The newly approved contract between the city and the Boston Firefighters Union spans four years and is valued at approximately $90 million. It covers roughly 1,500 firefighters and includes a 2.5 percent raise in the first year, followed by 2 percent annual raises in each of the remaining three years, along with limited longevity adjustments and benefit changes.
Spread across the workforce and the life of the contract, these increases amount to incremental gains — not a meaningful shift in firefighters’ economic reality.
Firefighters are not asking to get rich. They are asking for compensation that reflects the risks they take, the hours they work, and the reality that Boston has become increasingly unaffordable for middle-class public servants. A 2 percent annual raise is a maintenance adjustment. After taxes, rising healthcare costs, housing, and inflation, it often means staying in place — or falling behind more slowly.
That reality is especially hard to square with the broader experience of Boston residents under this administration.
MASSDAILYNEWS
STAY UPDATED
Get Mass Daily News delivered to your inbox
Property taxes have risen in back-to-back double-digit years. Housing production has slowed sharply from earlier peaks. Affordability has worsened. Fewer permits are being pulled, fewer homes are coming online, and the pressure on working families continues to grow. In short, the basic cost of living in Boston is rising faster than paychecks for the people who keep the city safe.
Yet amid higher taxes, weaker housing output, and slowing growth, the mayor’s own compensation is increasing by more than one-fifth.
It is increasingly difficult to argue that this mayoral term has been a success by any broad, measurable standard. Much of the mayor’s energy appears focused on high-profile fights with the federal administration and symbolic political battles, while core municipal issues — housing, affordability, public safety staffing, and basic city services — continue to deteriorate.
At the same time, the mayor routinely panders to a narrow, highly ideological slice of the electorate that reliably applauds her rhetoric, even as everyday residents and front-line workers shoulder higher taxes, higher costs, and greater strain.
In practical terms, the message to firefighters is unmistakable: sacrifice is expected, patience is required, and restraint applies — but not universally.
Firefighters face staffing shortages, mandatory overtime, increased call volumes, and expanding responsibilities tied to homelessness, addiction, and mental health crises. They respond to medical emergencies, violent incidents, building collapses, and large-scale disasters — often in aging infrastructure, with equipment that demands constant maintenance. These are not abstract challenges. They are daily realities.
Against that backdrop, a modest 2 percent raise can feel less like recognition and more like a box checked.
This is not just about one contract or one mayor. It reflects a broader pattern in Boston governance, where compensation at the top continues to rise while front-line workers are told to be patient, pragmatic, and grateful. The gap between City Hall and the firehouse has become increasingly visible — and increasingly political.

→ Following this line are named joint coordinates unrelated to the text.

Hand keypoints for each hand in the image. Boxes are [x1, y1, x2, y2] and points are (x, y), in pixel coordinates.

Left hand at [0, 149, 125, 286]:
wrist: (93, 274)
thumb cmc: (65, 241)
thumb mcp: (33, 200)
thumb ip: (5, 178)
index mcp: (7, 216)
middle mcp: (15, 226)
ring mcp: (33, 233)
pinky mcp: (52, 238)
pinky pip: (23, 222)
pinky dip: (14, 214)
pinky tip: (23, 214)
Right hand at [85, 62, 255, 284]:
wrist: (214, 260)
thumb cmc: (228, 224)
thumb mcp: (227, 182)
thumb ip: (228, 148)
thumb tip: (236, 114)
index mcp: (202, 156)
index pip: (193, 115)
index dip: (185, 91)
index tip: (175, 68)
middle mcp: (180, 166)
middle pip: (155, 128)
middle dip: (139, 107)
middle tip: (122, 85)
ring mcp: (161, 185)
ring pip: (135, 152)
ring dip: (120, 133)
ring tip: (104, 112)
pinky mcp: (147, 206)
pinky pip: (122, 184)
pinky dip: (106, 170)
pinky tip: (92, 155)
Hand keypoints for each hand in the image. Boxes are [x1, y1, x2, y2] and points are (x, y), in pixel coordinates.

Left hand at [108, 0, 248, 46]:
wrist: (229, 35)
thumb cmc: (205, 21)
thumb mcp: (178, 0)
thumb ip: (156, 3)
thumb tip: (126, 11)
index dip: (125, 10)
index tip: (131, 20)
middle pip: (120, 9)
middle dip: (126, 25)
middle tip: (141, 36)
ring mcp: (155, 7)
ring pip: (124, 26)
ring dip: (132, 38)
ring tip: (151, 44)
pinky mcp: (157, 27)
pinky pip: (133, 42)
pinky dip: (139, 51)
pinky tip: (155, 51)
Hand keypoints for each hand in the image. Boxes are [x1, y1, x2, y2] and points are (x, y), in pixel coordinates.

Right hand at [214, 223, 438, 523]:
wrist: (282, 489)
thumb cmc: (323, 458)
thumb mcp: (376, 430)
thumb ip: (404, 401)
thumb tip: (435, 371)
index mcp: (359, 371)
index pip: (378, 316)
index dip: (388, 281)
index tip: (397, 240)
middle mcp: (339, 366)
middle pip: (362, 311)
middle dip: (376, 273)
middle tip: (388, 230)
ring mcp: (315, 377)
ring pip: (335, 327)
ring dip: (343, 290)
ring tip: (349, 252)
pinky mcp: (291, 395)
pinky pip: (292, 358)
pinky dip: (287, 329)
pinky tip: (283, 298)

Morale matters in public safety. Recruitment matters. Retention matters. When firefighters see senior officials receiving double-digit percentage increases while they negotiate single-digit ones, it reinforces a sense that sacrifice flows in only one direction.
No one is arguing that the mayor should not be paid well. But leadership is ultimately measured by outcomes — and by priorities.

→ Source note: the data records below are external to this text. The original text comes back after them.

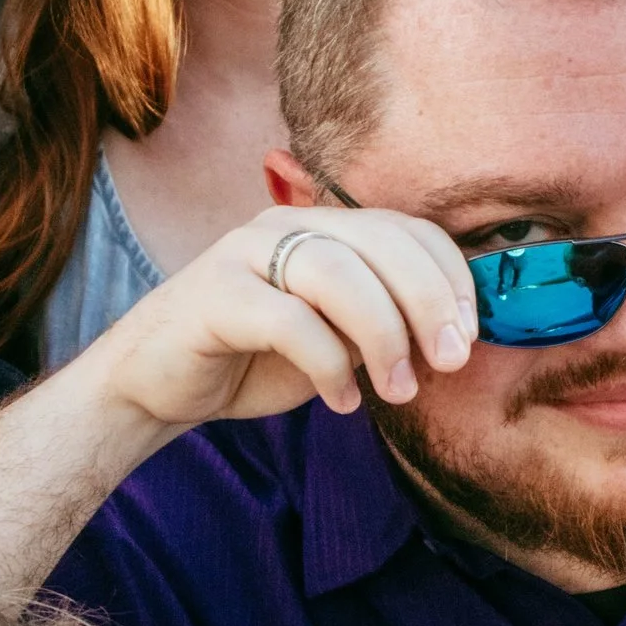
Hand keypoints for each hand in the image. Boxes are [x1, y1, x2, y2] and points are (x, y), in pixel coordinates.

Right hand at [93, 204, 477, 435]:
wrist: (155, 383)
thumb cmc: (252, 358)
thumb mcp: (335, 337)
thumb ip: (382, 321)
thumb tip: (453, 335)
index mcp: (323, 226)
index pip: (408, 229)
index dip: (451, 277)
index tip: (470, 335)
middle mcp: (286, 225)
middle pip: (381, 242)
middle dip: (428, 303)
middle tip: (450, 362)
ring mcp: (244, 253)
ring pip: (337, 272)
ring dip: (382, 335)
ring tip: (398, 390)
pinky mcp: (213, 293)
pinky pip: (288, 320)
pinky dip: (327, 364)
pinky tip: (341, 401)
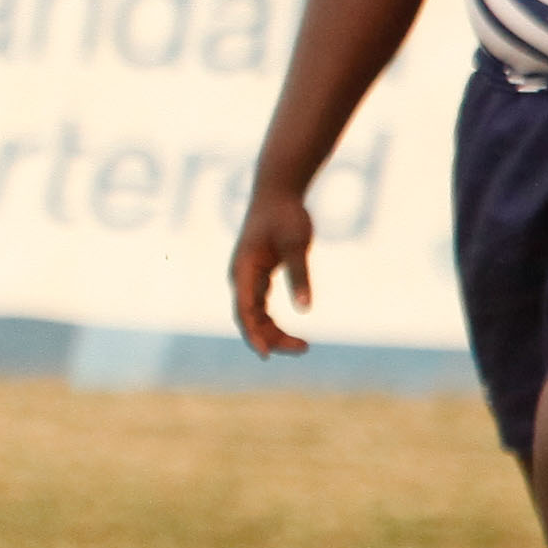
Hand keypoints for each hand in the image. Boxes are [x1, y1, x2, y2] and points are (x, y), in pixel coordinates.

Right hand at [226, 183, 311, 358]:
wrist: (276, 192)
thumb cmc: (285, 215)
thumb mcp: (297, 245)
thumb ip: (300, 276)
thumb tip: (306, 309)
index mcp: (244, 269)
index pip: (245, 310)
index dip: (254, 334)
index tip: (266, 355)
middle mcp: (241, 277)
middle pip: (249, 318)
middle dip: (271, 338)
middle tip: (304, 348)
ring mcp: (248, 277)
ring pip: (255, 316)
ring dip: (273, 333)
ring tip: (303, 346)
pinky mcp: (258, 276)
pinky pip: (260, 308)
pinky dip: (273, 322)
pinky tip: (290, 334)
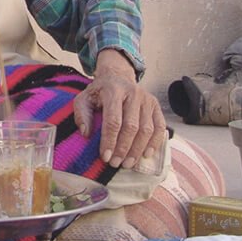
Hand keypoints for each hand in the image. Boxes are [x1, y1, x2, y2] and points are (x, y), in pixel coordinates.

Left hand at [72, 49, 166, 168]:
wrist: (117, 76)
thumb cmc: (99, 92)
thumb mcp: (84, 98)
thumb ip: (81, 114)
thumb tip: (86, 134)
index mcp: (113, 90)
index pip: (113, 120)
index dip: (110, 141)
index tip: (105, 157)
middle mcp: (133, 93)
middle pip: (131, 127)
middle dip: (123, 148)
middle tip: (115, 163)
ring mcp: (147, 99)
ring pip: (147, 129)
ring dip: (137, 149)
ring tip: (128, 163)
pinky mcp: (156, 105)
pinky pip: (160, 127)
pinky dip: (154, 143)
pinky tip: (145, 154)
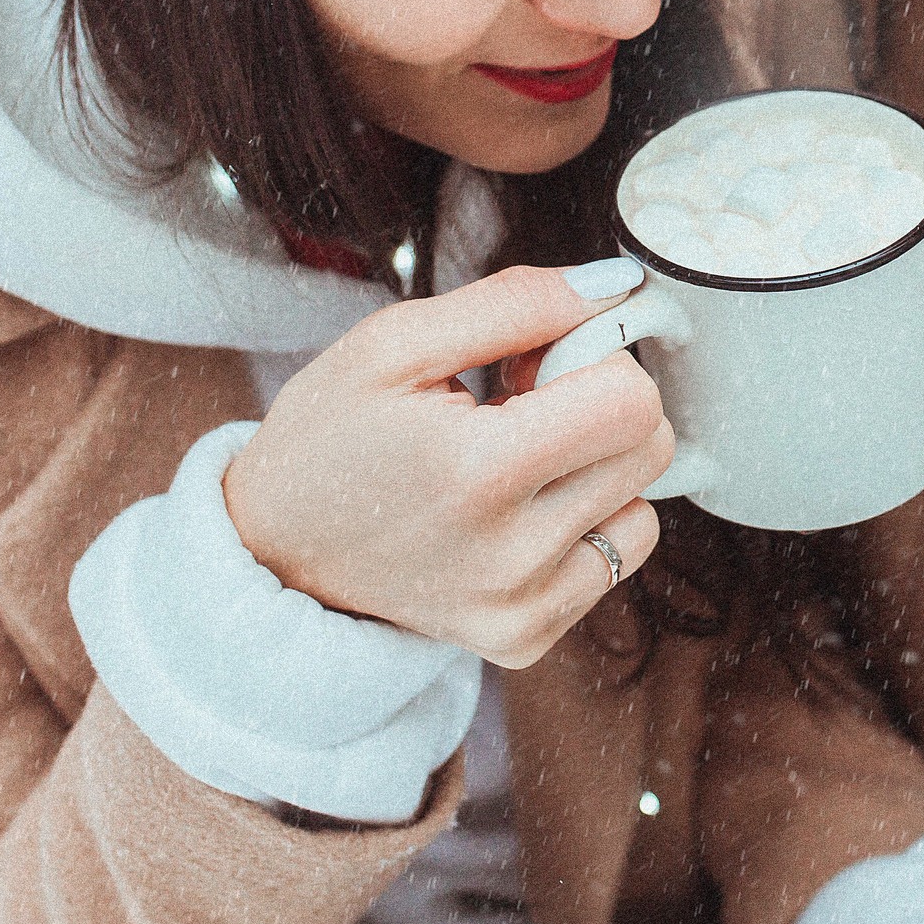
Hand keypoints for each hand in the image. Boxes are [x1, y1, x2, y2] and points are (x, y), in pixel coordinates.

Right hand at [223, 263, 672, 666]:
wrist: (272, 551)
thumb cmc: (330, 433)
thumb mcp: (395, 341)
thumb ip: (517, 301)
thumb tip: (619, 285)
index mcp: (475, 472)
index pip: (632, 400)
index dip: (597, 356)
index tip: (540, 358)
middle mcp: (508, 557)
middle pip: (651, 449)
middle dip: (601, 404)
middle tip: (521, 401)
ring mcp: (520, 608)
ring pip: (644, 506)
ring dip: (597, 468)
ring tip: (514, 458)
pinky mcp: (526, 638)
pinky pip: (615, 558)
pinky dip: (583, 522)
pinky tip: (515, 509)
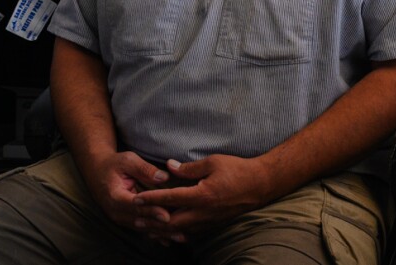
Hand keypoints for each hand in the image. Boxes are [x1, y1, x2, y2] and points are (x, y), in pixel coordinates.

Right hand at [85, 151, 180, 240]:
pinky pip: (141, 229)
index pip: (135, 206)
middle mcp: (116, 211)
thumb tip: (163, 177)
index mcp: (115, 196)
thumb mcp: (127, 160)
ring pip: (142, 228)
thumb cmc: (114, 164)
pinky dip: (155, 234)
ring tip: (179, 236)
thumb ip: (144, 169)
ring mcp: (120, 218)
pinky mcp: (126, 220)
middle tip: (180, 229)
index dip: (151, 211)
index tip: (166, 215)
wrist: (97, 172)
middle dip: (160, 227)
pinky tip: (168, 240)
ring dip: (160, 233)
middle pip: (141, 222)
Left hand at [133, 155, 275, 237]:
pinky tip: (169, 232)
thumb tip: (168, 167)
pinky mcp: (213, 224)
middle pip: (171, 222)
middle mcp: (203, 212)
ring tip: (146, 230)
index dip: (152, 198)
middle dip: (152, 222)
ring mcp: (208, 221)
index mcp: (202, 195)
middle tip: (135, 220)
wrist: (260, 185)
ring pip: (179, 231)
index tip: (137, 198)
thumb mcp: (213, 162)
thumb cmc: (238, 170)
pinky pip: (190, 232)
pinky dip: (176, 233)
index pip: (170, 198)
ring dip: (161, 231)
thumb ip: (189, 167)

A city that truly values its firefighters would aim higher than symbolism. It would recognize that public safety is not a cost to be managed down, but a foundation to be strengthened.
Boston firefighters will continue to do what they have always done: show up, suit up, and protect the city. The remaining question is whether City Hall is willing to show — in concrete terms — that it values them as much as it values itself.